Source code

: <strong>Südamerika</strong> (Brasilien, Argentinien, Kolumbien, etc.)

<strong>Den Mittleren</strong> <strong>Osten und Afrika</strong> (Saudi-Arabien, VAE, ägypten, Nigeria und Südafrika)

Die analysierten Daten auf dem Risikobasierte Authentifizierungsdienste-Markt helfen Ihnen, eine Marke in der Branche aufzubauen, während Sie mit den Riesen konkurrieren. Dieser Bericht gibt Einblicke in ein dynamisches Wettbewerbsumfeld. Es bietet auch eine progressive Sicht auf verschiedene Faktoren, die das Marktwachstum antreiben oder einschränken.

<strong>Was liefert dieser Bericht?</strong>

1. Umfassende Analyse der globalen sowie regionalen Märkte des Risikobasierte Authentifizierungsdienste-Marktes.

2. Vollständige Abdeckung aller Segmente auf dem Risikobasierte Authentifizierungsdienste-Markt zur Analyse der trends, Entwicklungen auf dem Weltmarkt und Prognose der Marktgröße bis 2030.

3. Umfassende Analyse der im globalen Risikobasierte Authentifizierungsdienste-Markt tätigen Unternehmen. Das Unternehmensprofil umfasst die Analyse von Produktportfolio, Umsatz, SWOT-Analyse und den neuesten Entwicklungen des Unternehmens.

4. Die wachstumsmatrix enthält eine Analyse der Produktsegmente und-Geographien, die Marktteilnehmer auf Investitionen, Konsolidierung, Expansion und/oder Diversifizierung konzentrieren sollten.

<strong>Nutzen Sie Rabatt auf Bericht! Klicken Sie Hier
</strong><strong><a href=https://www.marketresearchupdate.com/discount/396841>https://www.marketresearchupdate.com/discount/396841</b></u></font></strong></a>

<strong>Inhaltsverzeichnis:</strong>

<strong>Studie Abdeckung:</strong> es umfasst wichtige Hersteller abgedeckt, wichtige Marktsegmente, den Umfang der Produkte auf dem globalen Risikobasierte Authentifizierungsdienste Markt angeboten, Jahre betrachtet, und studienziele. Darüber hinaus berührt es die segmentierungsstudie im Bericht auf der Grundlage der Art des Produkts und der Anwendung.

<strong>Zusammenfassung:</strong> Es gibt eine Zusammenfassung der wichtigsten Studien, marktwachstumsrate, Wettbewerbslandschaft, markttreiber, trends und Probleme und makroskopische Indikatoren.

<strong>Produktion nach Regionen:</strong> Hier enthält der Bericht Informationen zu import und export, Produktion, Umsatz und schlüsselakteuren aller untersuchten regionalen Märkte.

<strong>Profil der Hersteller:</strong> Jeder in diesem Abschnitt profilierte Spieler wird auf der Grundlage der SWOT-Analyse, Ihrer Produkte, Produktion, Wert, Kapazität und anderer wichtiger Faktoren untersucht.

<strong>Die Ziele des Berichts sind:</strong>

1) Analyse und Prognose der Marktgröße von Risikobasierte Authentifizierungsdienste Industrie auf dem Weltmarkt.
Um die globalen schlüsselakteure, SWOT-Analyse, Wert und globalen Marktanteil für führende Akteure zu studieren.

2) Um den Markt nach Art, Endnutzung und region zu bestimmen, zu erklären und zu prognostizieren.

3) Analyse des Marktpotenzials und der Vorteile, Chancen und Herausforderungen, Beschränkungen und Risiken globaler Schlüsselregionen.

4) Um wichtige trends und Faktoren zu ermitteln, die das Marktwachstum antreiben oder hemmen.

- **Task**
Write out only the lines that run from the line containing "4. Die wachstumsmatrix" through the line containing "<strong>Zusammenfassung:</strong> Es gibt", both included, exactly as they appear above.

- **Answer box**
4. Die wachstumsmatrix enthält eine Analyse der Produktsegmente und-Geographien, die Marktteilnehmer auf Investitionen, Konsolidierung, Expansion und/oder Diversifizierung konzentrieren sollten.

<strong>Nutzen Sie Rabatt auf Bericht! Klicken Sie Hier
</strong><strong><a href=https://www.marketresearchupdate.com/discount/396841>https://www.marketresearchupdate.com/discount/396841</b></u></font></strong></a>

<strong>Inhaltsverzeichnis:</strong>

<strong>Studie Abdeckung:</strong> es umfasst wichtige Hersteller abgedeckt, wichtige Marktsegmente, den Umfang der Produkte auf dem globalen Risikobasierte Authentifizierungsdienste Markt angeboten, Jahre betrachtet, und studienziele. Darüber hinaus berührt es die segmentierungsstudie im Bericht auf der Grundlage der Art des Produkts und der Anwendung.

<strong>Zusammenfassung:</strong> Es gibt eine Zusammenfassung der wichtigsten Studien, marktwachstumsrate, Wettbewerbslandschaft, markttreiber, trends und Probleme und makroskopische Indikatoren.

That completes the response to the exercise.